Karen had recently moved to Connecticut when a notice on a hospital bulletin board caught her eye: The University of Connecticut Health Center was looking for volunteers to participate in clinical trials. “I went on the UConn Health Center website and searched clinical trials,” she recalls. “I came to this wonderful database of trials that was just so simple to use and understand, and it was very informative.”
The database provided a wealth of information about clinical trials being conducted by UConn researchers and invited anyone interested in participating to sign up. “I put in my name, address, and phone number, and I put down that I was interested in smoking cessation and maybe weight loss,” Karen says. “And that was it, until I got a call a couple of months later from UConn asking if I was interested in participating in a study for smoking cessation.”
Clinical trials are research studies to see how a new medicine or treatment works in people. Participants in clinical trials can gain access to new research treatments before they are widely available. They also help others by contributing to medical research, since the goal is to improve quality of life.
When Karen was contacted, what especially appealed to her was that there was no hard sell, no one pushing her to participate. Instead, the caller explained how the clinical trial was going to be done, what Karen’s commitment would be, and how she would be compensated for participating. “They didn’t want me to sign anything until I completely understood everything about the study,” she says. “I could not say enough about their concern for their volunteers.”
Once she learned about the clinical trial, Karen was overwhelmed with gratitude for having been invited to participate. “I think it’s phenomenal. The study involves group therapy and medication that is all completely free, and then to also have them pay me is unbelievable. This study can easily save my life.”
Clinical trials are conducted to answer a specific scientific question. The lead researcher creates a plan, or protocol, that explains what is being studied and what the criteria are for participation. Before they can be launched all studies must be approved by an Institutional Review Board (IRB), a committee of doctors, scientists, clergy, and other non-medical representatives who ensure the study is scientifically sound and ethical, and that the safety of its volunteers is of paramount concern.
Linking participants like Karen to clinical trials being conducted by researchers at the UConn Health Center and elsewhere is a database that was the brainchild of Khamis Abu-Hasaballah, of the Health Center’s Department of Information Technology. “A lot of clinical research is happening here and we have volunteers interested in becoming research participants, but in the past we had no way to connect with them,” he says.
UConn’s problem was not unique. “We really have a huge problem in this country when it comes to clinical trials and recruitment,” Abu-Hasaballah explains. “For example, only three percent of cancer patients participate in research studies, and 84 percent of patients say they were either unaware or unsure that participation was an option. About 80 percent of clinical trials fail due to insufficient recruitment.”

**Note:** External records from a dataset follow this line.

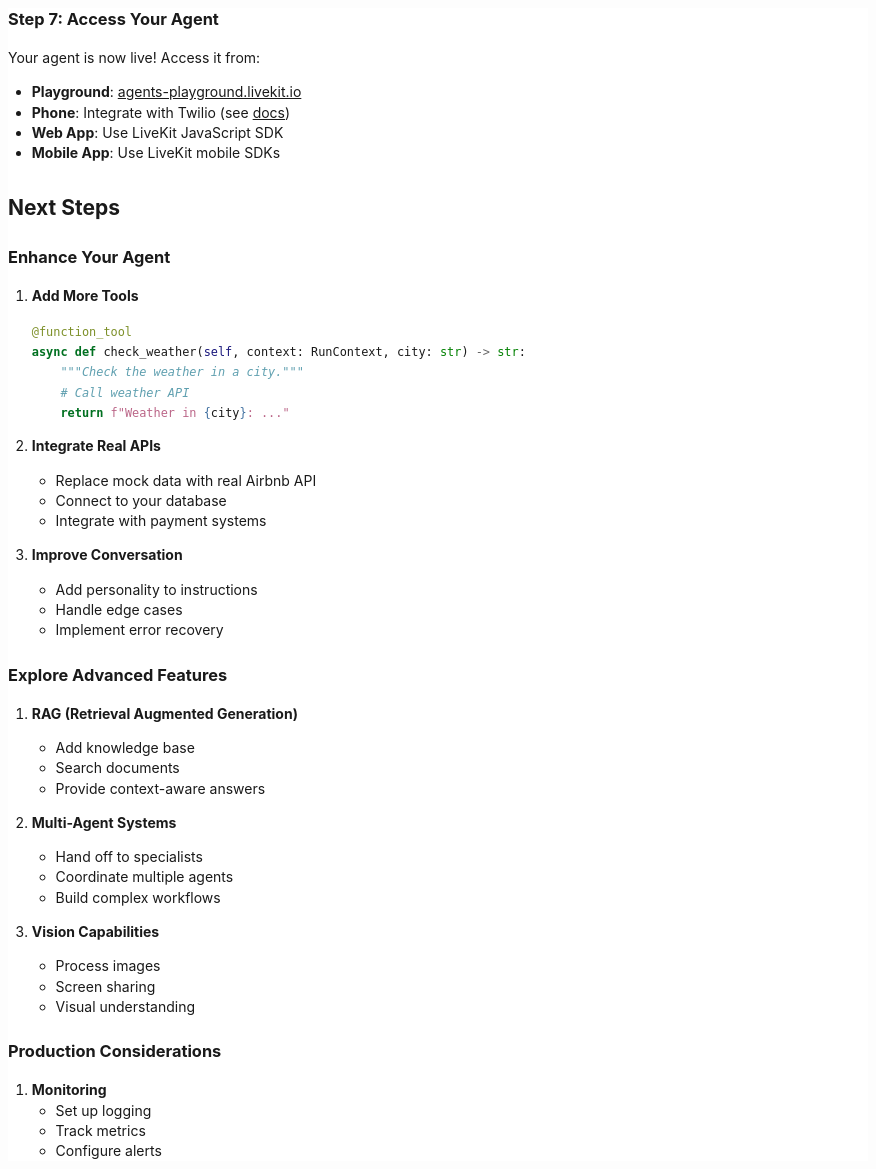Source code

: ### Step 7: Access Your Agent

Your agent is now live! Access it from:
- **Playground**: [agents-playground.livekit.io](https://agents-playground.livekit.io/)
- **Phone**: Integrate with Twilio (see [docs](https://docs.livekit.io/agents/start/telephony/))
- **Web App**: Use LiveKit JavaScript SDK
- **Mobile App**: Use LiveKit mobile SDKs

## Next Steps

### Enhance Your Agent

1. **Add More Tools**
   ```python
   @function_tool
   async def check_weather(self, context: RunContext, city: str) -> str:
       """Check the weather in a city."""
       # Call weather API
       return f"Weather in {city}: ..."
   ```

2. **Integrate Real APIs**
   - Replace mock data with real Airbnb API
   - Connect to your database
   - Integrate with payment systems

3. **Improve Conversation**
   - Add personality to instructions
   - Handle edge cases
   - Implement error recovery

### Explore Advanced Features

1. **RAG (Retrieval Augmented Generation)**
   - Add knowledge base
   - Search documents
   - Provide context-aware answers

2. **Multi-Agent Systems**
   - Hand off to specialists
   - Coordinate multiple agents
   - Build complex workflows

3. **Vision Capabilities**
   - Process images
   - Screen sharing
   - Visual understanding

### Production Considerations

1. **Monitoring**
   - Set up logging
   - Track metrics
   - Configure alerts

Abu-Hasaballah describes the Health Center’s database, which launched in February 2010 and can be found at http://clinicaltrials.uchc.edu, as a “matchmaker” between clinical trials and research participants. Participants can sign up in two ways. Like Karen, they can leave their name, phone number, and areas of interest, to be contacted when an appropriate trial starts enrolling patients.
In addition, the site provides a complete list of all clinical trials underway through the Health Center, so participants can find a study that best fits their specific health needs or condition. Today there are ongoing trials on addictions and substance abuse, aging, cancer, diabetes, digestion problems, gambling, high blood pressure, pain, smoking, stress, weight control, and much more.
“Anyone signing up has to give permission for us to use their data,” Abu-Hasaballah says. “Our researchers look for participants from all walks of life, both sick and healthy. For example, we sometimes need healthy volunteers to see how that control group compares to a group of sick patients in a study.”
Dr. Cheryl Oncken is the lead researcher for the study in which Karen is enrolled and is recruiting other participants through the website’s database. “Clinical trials are so important because that’s how we advance research,” Oncken says. ”This database tool is very helpful because it lets people see what’s going on in terms of research. We also provide information up front, so people are informed about the potential benefits and any risks for each project.”
Each clinical trial has its own benefits for the volunteer participants. Some studies will compensate participants for their time and travel. Some give participants medication or other therapies free of charge. In all cases, the volunteers know that their participation might help countless others in the future.
Abu-Hasaballah says people participate in clinical trials for many different reasons. “Some do it for altruistic reasons, out of the goodness of their heart. Others participate because they had a family member who was sick or died, and they want to help others. Some do it because they themselves are sick and they are seeking innovative treatments. Some do it for monetary purposes, and some are just interested in a particular condition and want to learn more.”
The database is safe, secure, and confidential, and there is no obligation to participate in a trial if you are contacted, Abu-Hasaballah adds. “It’s a convenient way to find out about clinical trials and become a volunteer online, from the comfort of your own home.”